O sucesso do mês foi a Cruella de Emma Stone, espevitada e elétrica, um show de qualidades e de looks icônicos. A Netflix acertou com o dramático Monstro, e errou feio com o Frankenstein A Mulher na Janela (Amy Adams, pisque duas vezes se você não estiver bem, por favor). Na correria de Maio, sobrou tempo para Zack Snyder brincar com zumbis e Angelina Jolie fugir de fogo.
No Brasil, teve produção excelente (Onde Está Meu Coração) e teve o fim do infinito Big Brother Brasil 21. O Persona dá um geral em tudo que teve de mais impactante nos últimos trinta e um dias, revelando os destaques e as bombas, com espaço reservado para o enaltecimento da melhor figura que 2021 nos deu: volte sempre, Gil do Vigor.
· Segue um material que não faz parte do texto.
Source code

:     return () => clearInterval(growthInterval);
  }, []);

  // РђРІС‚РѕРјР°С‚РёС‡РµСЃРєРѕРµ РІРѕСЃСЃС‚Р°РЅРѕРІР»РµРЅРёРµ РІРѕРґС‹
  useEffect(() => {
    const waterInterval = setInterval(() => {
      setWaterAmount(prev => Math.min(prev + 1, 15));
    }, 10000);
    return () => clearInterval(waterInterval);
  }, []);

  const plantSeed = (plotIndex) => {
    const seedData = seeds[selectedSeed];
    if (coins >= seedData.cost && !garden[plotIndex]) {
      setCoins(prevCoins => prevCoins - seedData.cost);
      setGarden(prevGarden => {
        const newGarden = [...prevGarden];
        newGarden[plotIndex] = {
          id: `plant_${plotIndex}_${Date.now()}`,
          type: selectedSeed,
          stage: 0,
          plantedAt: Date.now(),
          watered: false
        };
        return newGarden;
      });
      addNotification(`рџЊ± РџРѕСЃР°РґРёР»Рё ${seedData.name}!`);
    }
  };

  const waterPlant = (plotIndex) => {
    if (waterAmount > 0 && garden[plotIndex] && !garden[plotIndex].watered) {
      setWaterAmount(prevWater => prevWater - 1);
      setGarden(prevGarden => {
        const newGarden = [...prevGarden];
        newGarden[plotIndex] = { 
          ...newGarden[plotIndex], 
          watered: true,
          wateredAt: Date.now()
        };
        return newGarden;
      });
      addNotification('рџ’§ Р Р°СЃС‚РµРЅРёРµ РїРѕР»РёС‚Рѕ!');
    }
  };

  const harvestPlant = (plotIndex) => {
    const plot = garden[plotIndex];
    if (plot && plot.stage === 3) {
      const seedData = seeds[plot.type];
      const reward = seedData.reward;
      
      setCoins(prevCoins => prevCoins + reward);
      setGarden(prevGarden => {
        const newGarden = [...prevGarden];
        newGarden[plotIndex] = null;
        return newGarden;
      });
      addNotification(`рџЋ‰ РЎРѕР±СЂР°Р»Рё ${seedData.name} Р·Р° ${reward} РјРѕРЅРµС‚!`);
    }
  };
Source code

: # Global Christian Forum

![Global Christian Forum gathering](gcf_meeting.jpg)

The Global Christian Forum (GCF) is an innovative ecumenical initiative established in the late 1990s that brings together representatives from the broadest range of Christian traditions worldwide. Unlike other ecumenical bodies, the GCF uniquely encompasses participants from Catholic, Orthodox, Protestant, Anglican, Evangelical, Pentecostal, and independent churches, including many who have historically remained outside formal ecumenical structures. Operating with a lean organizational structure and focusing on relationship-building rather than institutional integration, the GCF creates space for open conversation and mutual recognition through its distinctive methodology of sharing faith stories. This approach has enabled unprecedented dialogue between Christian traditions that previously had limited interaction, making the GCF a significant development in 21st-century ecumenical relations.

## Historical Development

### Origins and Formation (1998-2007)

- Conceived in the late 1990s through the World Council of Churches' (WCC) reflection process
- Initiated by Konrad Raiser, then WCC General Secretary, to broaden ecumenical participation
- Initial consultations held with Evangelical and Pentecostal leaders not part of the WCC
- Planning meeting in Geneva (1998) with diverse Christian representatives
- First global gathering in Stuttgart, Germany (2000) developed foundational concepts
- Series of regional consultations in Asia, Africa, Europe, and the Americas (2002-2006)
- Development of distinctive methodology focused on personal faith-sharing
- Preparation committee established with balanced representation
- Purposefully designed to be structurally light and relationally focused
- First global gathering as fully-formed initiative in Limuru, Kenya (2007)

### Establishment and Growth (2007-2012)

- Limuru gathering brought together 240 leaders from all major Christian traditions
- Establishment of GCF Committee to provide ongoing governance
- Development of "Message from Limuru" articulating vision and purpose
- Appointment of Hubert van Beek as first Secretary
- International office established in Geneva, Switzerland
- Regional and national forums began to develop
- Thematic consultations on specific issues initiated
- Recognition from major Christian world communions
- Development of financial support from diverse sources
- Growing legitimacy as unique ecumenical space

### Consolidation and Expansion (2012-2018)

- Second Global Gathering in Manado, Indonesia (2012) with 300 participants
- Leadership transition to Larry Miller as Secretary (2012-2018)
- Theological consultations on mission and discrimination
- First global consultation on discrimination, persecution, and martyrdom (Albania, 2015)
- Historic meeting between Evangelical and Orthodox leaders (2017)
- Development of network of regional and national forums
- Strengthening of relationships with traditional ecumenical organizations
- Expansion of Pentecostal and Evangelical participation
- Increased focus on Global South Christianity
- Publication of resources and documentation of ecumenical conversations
Não vou me prolongar falando da jornada – uso não intencional da palavra – e atitudes em detalhes da rapper Karol Conká durante a sua estadia relâmpago no Big Brother Brasil 21. Mesmo ficando apenas 4 semanas na casa mais vigiada do Brasil, a Mamacita ditou a dinâmica do programa, colocou em destaque personagens da edição e saiu sendo a segunda figura mais odiada do Brasil, título ainda segurado por governantes milicianos, eu espero. Mas o fato é que uma legião sedenta querendo o sangue da mulher preta guardava uma certa expectativa em saber o pós-confinamento de Karol, e isso foi alimentado com o documentário, que na minha humilde opinião, é precoce demais.
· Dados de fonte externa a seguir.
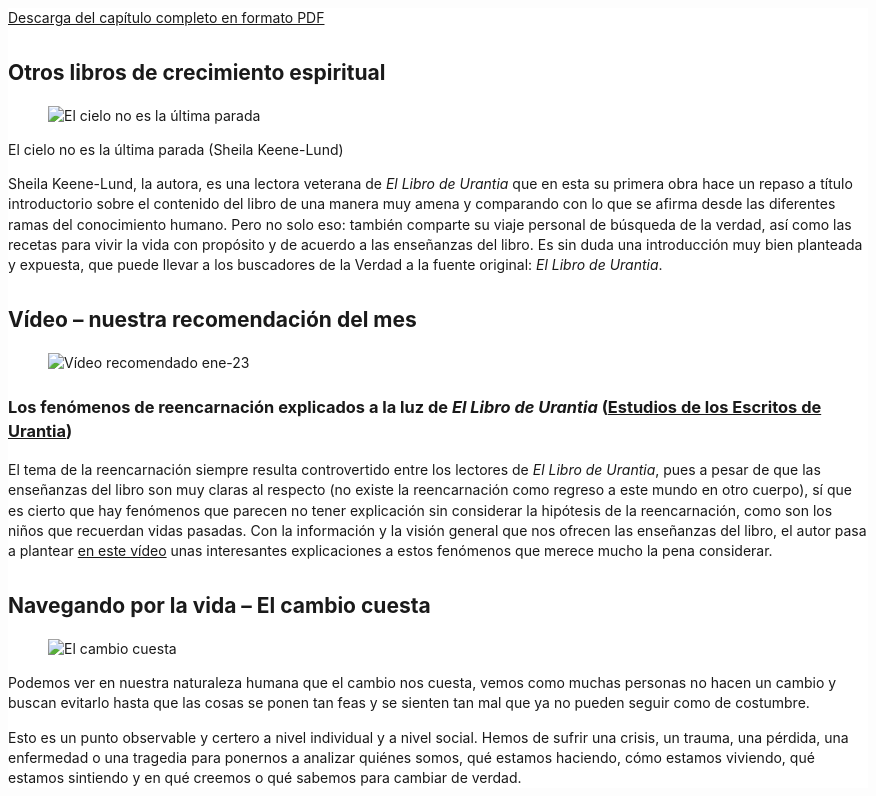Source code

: [Descarga del capítulo completo en formato PDF](http://aue.urantia-association.org/wp-content/uploads/sites/6/2022/12/015-Jesus-a-los-diez-anos.pdf)
<br style="clear:both" />

## Otros libros de crecimiento espiritual

<figure id="Figure_8" class="image urantiapedia image-style-align-left">
<img src="../../../output/wikijs/image/article/Luz_y_Vida/LyV_2023_01/El-cielo-no-es-la-ultima-parada.jpg" alt="El cielo no es la última parada" width="130">
</figure>

El cielo no es la última parada (Sheila Keene-Lund)

Sheila Keene-Lund, la autora, es una lectora veterana de _El Libro de Urantia_ que en esta su primera obra hace un repaso a título introductorio sobre el contenido del libro de una manera muy amena y comparando con lo que se afirma desde las diferentes ramas del conocimiento humano. Pero no solo eso: también comparte su viaje personal de búsqueda de la verdad, así como las recetas para vivir la vida con propósito y de acuerdo a las enseñanzas del libro. Es sin duda una introducción muy bien planteada y expuesta, que puede llevar a los buscadores de la Verdad a la fuente original: _El Libro de Urantia_.
<br style="clear:both" />

## Vídeo – nuestra recomendación del mes

<figure id="Figure_9" class="image urantiapedia">
<img src="../../../output/wikijs/image/article/Luz_y_Vida/LyV_2023_01/Reencarnacion-y-LU-video-recomendado.jpg" alt="Vídeo recomendado ene-23" width="350">
</figure>

### Los fenómenos de reencarnación explicados a la luz de _El Libro de Urantia_ ([Estudios de los Escritos de Urantia](https://www.youtube.com/@estudiosdelosescritosdeura2478))

El tema de la reencarnación siempre resulta controvertido entre los lectores de _El Libro de Urantia_, pues a pesar de que las enseñanzas del libro son muy claras al respecto (no existe la reencarnación como regreso a este mundo en otro cuerpo), sí que es cierto que hay fenómenos que parecen no tener explicación sin considerar la hipótesis de la reencarnación, como son los niños que recuerdan vidas pasadas. Con la información y la visión general que nos ofrecen las enseñanzas del libro, el autor pasa a plantear [en este vídeo](https://www.youtube.com/watch?v=7_6rGdl9_wQ) unas interesantes explicaciones a estos fenómenos que merece mucho la pena considerar.


## Navegando por la vida – El cambio cuesta

<figure id="Figure_10" class="image urantiapedia">
<img src="../../../output/wikijs/image/article/Luz_y_Vida/LyV_2023_01/El-cambio-cuesta.jpg" alt="El cambio cuesta">
</figure>

Podemos ver en nuestra naturaleza humana que el cambio nos cuesta, vemos como muchas personas no hacen un cambio y buscan evitarlo hasta que las cosas se ponen tan feas y se sienten tan mal que ya no pueden seguir como de costumbre.

Esto es un punto observable y certero a nivel individual y a nivel social. Hemos de sufrir una crisis, un trauma, una pérdida, una enfermedad o una tragedia para ponernos a analizar quiénes somos, qué estamos haciendo, cómo estamos viviendo, qué estamos sintiendo y en qué creemos o qué sabemos para cambiar de verdad.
O título, quase satírico, A Vida Depois do Tombo foi lançado pelo Globoplay no dia 29 de abril, mas desde a sua primeira prévia, já deu o que falar. O ressentimento do Brasil ainda estava recente quando o documentário, feito às pressas, foi anunciado. A população nacional não estava preparada para uma narrativa redentora de Karol, na verdade não a queria. A posição de criticar seus atos reproduzidos em rede nacional, ameaçar sua família (que não possui culpa alguma), e regozijar do que parecia o declínio da intérprete da canção Tombei, era muito mais confortável.
Dizem as línguas que o entretenimento é uma subcategoria da cultura. Que reality show é a maior porcaria que a TV pode transmitir. Será mesmo? Em anos como 2020 e 2021, que fomos forçados a ficar trancados em casa, assistir um bando de subcelebridades, famosos e desconhecidos conviverem com todas as glórias e percalços da índole humana preencheu nosso tempo ocioso e nos devolveu um pouco do sentido de viver.
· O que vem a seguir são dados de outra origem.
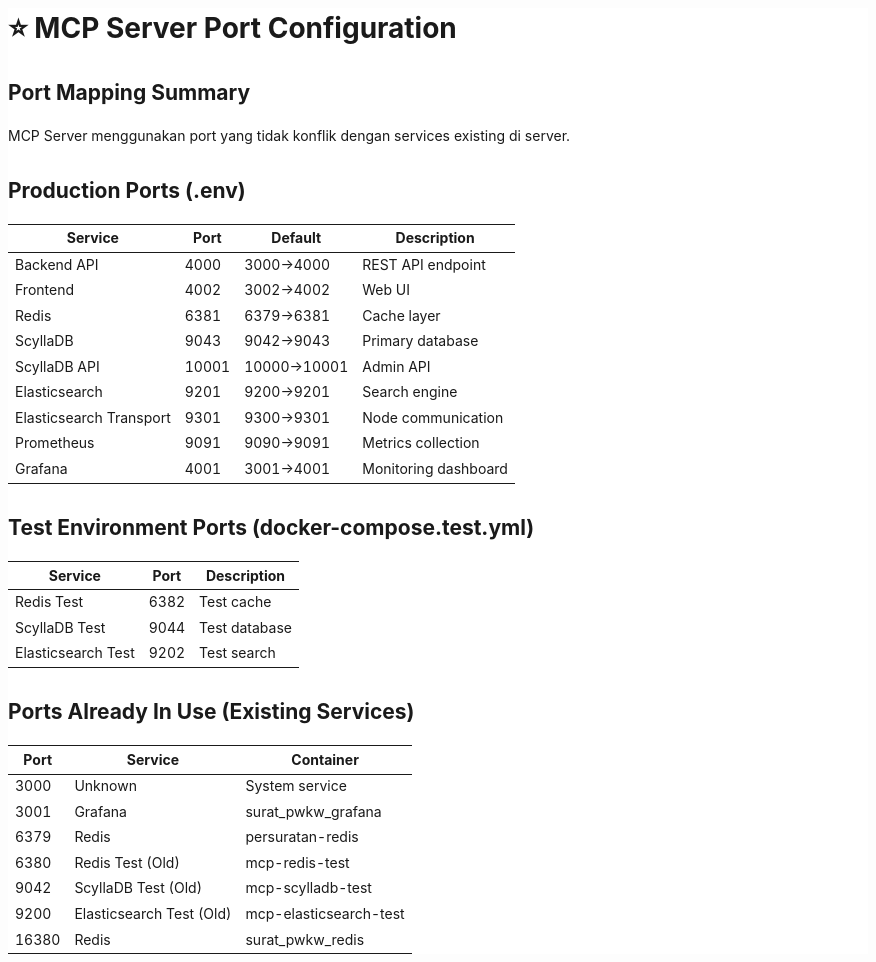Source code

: # ⭐️ MCP Server Port Configuration

## Port Mapping Summary

MCP Server menggunakan port yang tidak konflik dengan services existing di server.

## Production Ports (.env)

| Service | Port | Default | Description |
|---------|------|---------|-------------|
| Backend API | 4000 | 3000→4000 | REST API endpoint |
| Frontend | 4002 | 3002→4002 | Web UI |
| Redis | 6381 | 6379→6381 | Cache layer |
| ScyllaDB | 9043 | 9042→9043 | Primary database |
| ScyllaDB API | 10001 | 10000→10001 | Admin API |
| Elasticsearch | 9201 | 9200→9201 | Search engine |
| Elasticsearch Transport | 9301 | 9300→9301 | Node communication |
| Prometheus | 9091 | 9090→9091 | Metrics collection |
| Grafana | 4001 | 3001→4001 | Monitoring dashboard |

## Test Environment Ports (docker-compose.test.yml)

| Service | Port | Description |
|---------|------|-------------|
| Redis Test | 6382 | Test cache |
| ScyllaDB Test | 9044 | Test database |
| Elasticsearch Test | 9202 | Test search |

## Ports Already In Use (Existing Services)

| Port | Service | Container |
|------|---------|-----------|
| 3000 | Unknown | System service |
| 3001 | Grafana | surat_pwkw_grafana |
| 6379 | Redis | persuratan-redis |
| 6380 | Redis Test (Old) | mcp-redis-test |
| 9042 | ScyllaDB Test (Old) | mcp-scylladb-test |
| 9200 | Elasticsearch Test (Old) | mcp-elasticsearch-test |
| 16380 | Redis | surat_pwkw_redis |
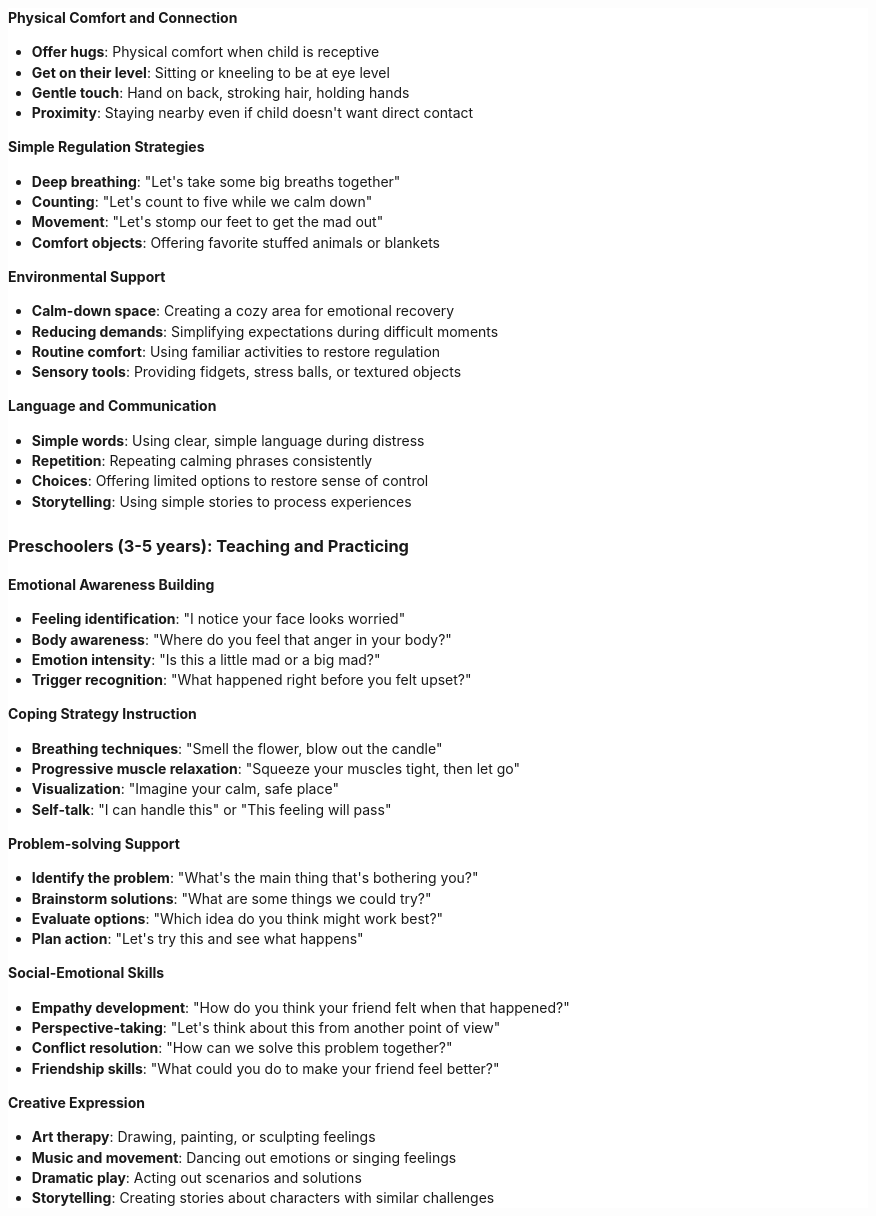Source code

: **Physical Comfort and Connection**
- **Offer hugs**: Physical comfort when child is receptive
- **Get on their level**: Sitting or kneeling to be at eye level
- **Gentle touch**: Hand on back, stroking hair, holding hands
- **Proximity**: Staying nearby even if child doesn't want direct contact

**Simple Regulation Strategies**
- **Deep breathing**: "Let's take some big breaths together"
- **Counting**: "Let's count to five while we calm down"
- **Movement**: "Let's stomp our feet to get the mad out"
- **Comfort objects**: Offering favorite stuffed animals or blankets

**Environmental Support**
- **Calm-down space**: Creating a cozy area for emotional recovery
- **Reducing demands**: Simplifying expectations during difficult moments
- **Routine comfort**: Using familiar activities to restore regulation
- **Sensory tools**: Providing fidgets, stress balls, or textured objects

**Language and Communication**
- **Simple words**: Using clear, simple language during distress
- **Repetition**: Repeating calming phrases consistently
- **Choices**: Offering limited options to restore sense of control
- **Storytelling**: Using simple stories to process experiences

### Preschoolers (3-5 years): Teaching and Practicing

**Emotional Awareness Building**
- **Feeling identification**: "I notice your face looks worried"
- **Body awareness**: "Where do you feel that anger in your body?"
- **Emotion intensity**: "Is this a little mad or a big mad?"
- **Trigger recognition**: "What happened right before you felt upset?"

**Coping Strategy Instruction**
- **Breathing techniques**: "Smell the flower, blow out the candle"
- **Progressive muscle relaxation**: "Squeeze your muscles tight, then let go"
- **Visualization**: "Imagine your calm, safe place"
- **Self-talk**: "I can handle this" or "This feeling will pass"

**Problem-solving Support**
- **Identify the problem**: "What's the main thing that's bothering you?"
- **Brainstorm solutions**: "What are some things we could try?"
- **Evaluate options**: "Which idea do you think might work best?"
- **Plan action**: "Let's try this and see what happens"

**Social-Emotional Skills**
- **Empathy development**: "How do you think your friend felt when that happened?"
- **Perspective-taking**: "Let's think about this from another point of view"
- **Conflict resolution**: "How can we solve this problem together?"
- **Friendship skills**: "What could you do to make your friend feel better?"

**Creative Expression**
- **Art therapy**: Drawing, painting, or sculpting feelings
- **Music and movement**: Dancing out emotions or singing feelings
- **Dramatic play**: Acting out scenarios and solutions
- **Storytelling**: Creating stories about characters with similar challenges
E é disso que se alimentam os realities: ninguém assiste mais pelos corpos sarados e os casais claramente calculados, muito menos esperando mentes brilhantes e evolução espiritual. Guillermo del Toro já disse sobre os monstros, eles são fascinantes e identificáveis pois não tem a obrigação de serem perfeitos. E é por esse mesmo motivo que assistimos os BBBs e Fazendas da vida, porque podemos transformar humanos reais em nossas próprias personagens.